Но боролся он не только с душевной вялостью Одетты, но и со своей вялостью тоже; заметив, что с тех пор как Одетте уже не нужно было прилагать какие бы то ни было усилия, чтобы видеться с ним, — ей, казалось, особенно не о чем стало с ним говорить, — он испугался, как бы ее беспечная, всегда одна и та же, заученная манера держать себя с ним в конце концов не убила в нем романтическую надежду на то, что она объяснится ему в любви, а ведь только из-за этой надежды он влюбился в Одетту и продолжал оставаться влюбленным. И вот, стремясь хотя бы слегка всколыхнуть внутренний мир Одетты, неподвижность которого могла надоесть ему, он время от времени писал ей письма, полные притворного разочарования и поддельной досады, и отправлял с таким расчетом, чтобы она получала их до обеда. Он знал, что она испугается, что она непременно ответит, и надеялся, что едва лишь сердце Одетты сожмется от страха потерять его, у нее выльются такие слова, которых она еще никогда не говорила ему; и в самом деле: благодаря именно этой хитрости он получал от нее нежнейшие письма, и одно из них, посланное ею в полдень из «Золотого дома» (там происходило тогда увеселение в пользу пострадавших от наводнения в Мурсии129), начиналось следующим образом: «Друг мой! У меня так дрожит рука, что я еле пишу», — письма эти он хранил в том же ящике, где была спрятана засохшая хризантема. Если же ей недосуг было ответить, то, когда он входил к Вердюренам, она, поспешив ему навстречу, произносила: «Мне нужно с вами поговорить», — и он с любопытством следил, как отражается на ее лице и в словах все, что она до сих пор таила в душе.
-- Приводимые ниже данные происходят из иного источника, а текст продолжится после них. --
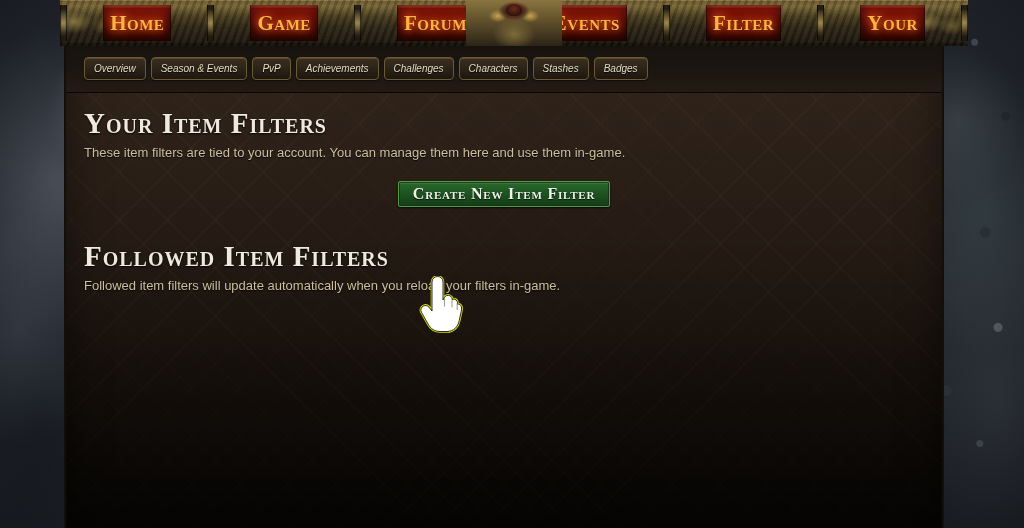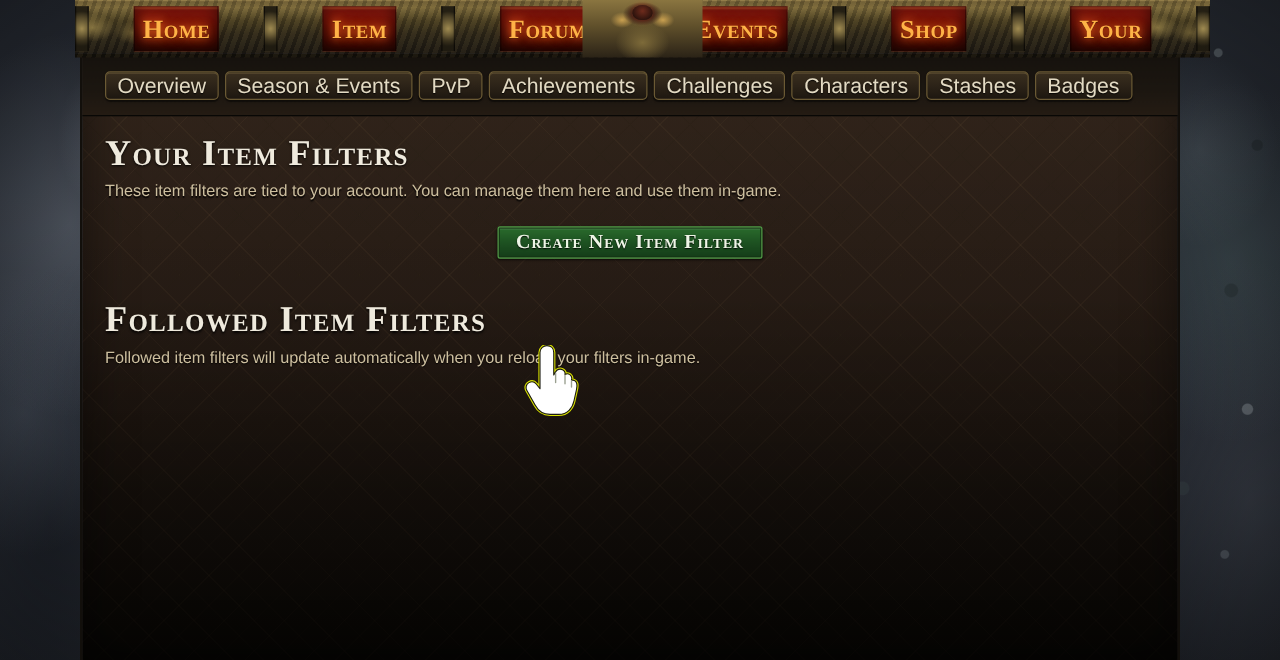--- a/index.html
+++ b/index.html
@@ -188,23 +188,24 @@
     display: flex;
     align-items: center;
     border: 1px solid #6b5a34;
     border-radius: 4px;
     background: linear-gradient(180deg, #3a2f1f 0%, #2b2217 55%, #1d1710 100%);
     box-shadow: inset 0 1px 0 rgba(200,175,110,.22), 0 1px 1px rgba(0,0,0,.5);
     cursor: pointer;
     white-space: nowrap;
   }
   .tab span {
-    font-size: 17px;
+    font-size: 10px;
     color: #e3dac3;
     text-shadow: 0 1px 1px rgba(0,0,0,.9);
+    font-style: italic;
   }
 
   
   .content {
     position: absolute;
     left: 0; top: 48px;
     width: 876px;
     padding: 14px 18px 0 18px;
   }
 
@@ -287,37 +288,37 @@
 
     <div class="nav">
       <div class="nav-sep"></div>
 
       <div class="nav-item">
         <span>Home</span>
       </div>
       <div class="nav-sep"></div>
 
       <div class="nav-item">
-        <span>Item</span>
+        <span>Game</span>
       </div>
       <div class="nav-sep"></div>
 
       <div class="nav-item">
         <span>Forum</span>
       </div>
 
       <div class="nav-gap"></div>
 
       <div class="nav-item">
         <span>Events</span>
       </div>
       <div class="nav-sep"></div>
 
       <div class="nav-item">
-        <span>Shop</span>
+        <span>Filter</span>
       </div>
       <div class="nav-sep"></div>
 
       <div class="nav-item">
         <span>Your</span>
       </div>
 
       <div class="nav-sep"></div>
     </div>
Еще только подъезжая к Вердюренам и увидев большие освещенные окна их дома, никогда не закрывавшиеся ставнями, Сван приходил в умиление от одной только мысли, что сейчас увидит, как это прелестное существо расцветает при золотом свете ламп. Временами в окнах, как на экране, вырисовывались черные и тонкие тени гостей, — это напоминало прозрачный абажур, весь светящийся, кроме тех мест, на которые наклеены картинки. Сван пытался различить силуэт Одетты. А как только он входил, глаза его невольно излучали такую радость, что Вердюрен говорил художнику: «Кажется, дело идет на лад». И правда: присутствие Одетты снабжало в глазах Свана дом Вердюренов тем, чего были лишены другие дома, где ему приходилось бывать: чем-то вроде чувствительного прибора, нервной системы, разветвлявшейся по всем комнатам и беспрестанно возбуждавшей его сердечную деятельность.
Так простое функционирование общественного организма, который представлял собой «кланчик», автоматически обеспечивало Свану ежедневные свидания с Одеттой и давало ему возможность притворяться безучастным к тому, увидится он с ней или нет, и даже притворяться, будто у него совсем нет желания видеться с ней, в чем не было для него большого риска, так как, что бы ни писал он ей днем, вечером он непременно виделся с ней и отвозил домой.
Но как-то, с неудовольствием подумав о неизбежности совместного возвращения и намереваясь отдалить момент появления у Вердюренов, он прокатил свою молоденькую работницу до самого Булонского леса и приехал к ним так поздно, что Одетта, не дождавшись его, уехала одна. Когда Сван убедился, что Одетты в гостиной нет, у него защемило сердце; он впервые понял, какая радость для него встреча с Одеттой: до сих пор он был уверен, что эту радость он может себе доставить в любую минуту, между тем подобного рода уверенность уменьшает всякую радость, а то и вовсе мешает нам измерить ее силу, и вот теперь дрожь пробежала по его телу от сознания, что радость эта у него отнята.